Dynamic Dictionary Creation

maney at pobox.com maney at pobox.com
Sun Dec 8 13:47:50 EST 2002


Carl Banks <imbosol at vt.edu> wrote:
> Bengt Richter wrote:
>> Yes, but if the table is only used in the function, that's not nice.
>> There are several alternatives you could use.
> 
> I wouldn't totally agree with this.  Data that never changes ought to
> be global.

Well, no.  Data should not be global *because* it is unchanging.  Its
scope ought to be decided on the basis of needs-to-know.  As you have
observed, Python doesn't provide a good (read: efficent) way to place
this unchanging data in the scope it otherwise belongs in.  The design
with the global table is maybe just a little bit evil, and that mostly
only potentially evil, I think.

> put it inside the function.  But because you can't in Python, I think
> it's "nicest" to just make it global.  (Not necessarily fastest.)

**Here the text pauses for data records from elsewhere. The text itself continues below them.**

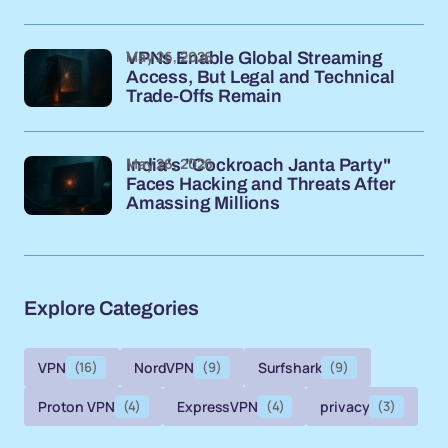
May 26, 2026
VPNs Enable Global Streaming
Access, But Legal and Technical
Trade-Offs Remain
May 26, 2026
India's "Cockroach Janta Party"
Faces Hacking and Threats After
Amassing Millions
Explore Categories
VPN
(16)
NordVPN
(9)
Surfshark
(9)
Proton VPN
(4)
ExpressVPN
(4)
privacy
(3)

Is there some way to combine a local function with a defaulted argument
to hide the table inside function scope without the expense of
rebuilding the whole thing on every call?  I'm being dragged off to
lunch and haven't time in this margin to pursue the thought...

> Besides, most of the good reasons not to use globals don't apply when
> the data never changes.

I think this whole discussion has been clouded by trying to discuss
things at a superficial level.  Globals per se are neither good nor
bad; it's the coupling that they may allow that can be a problem.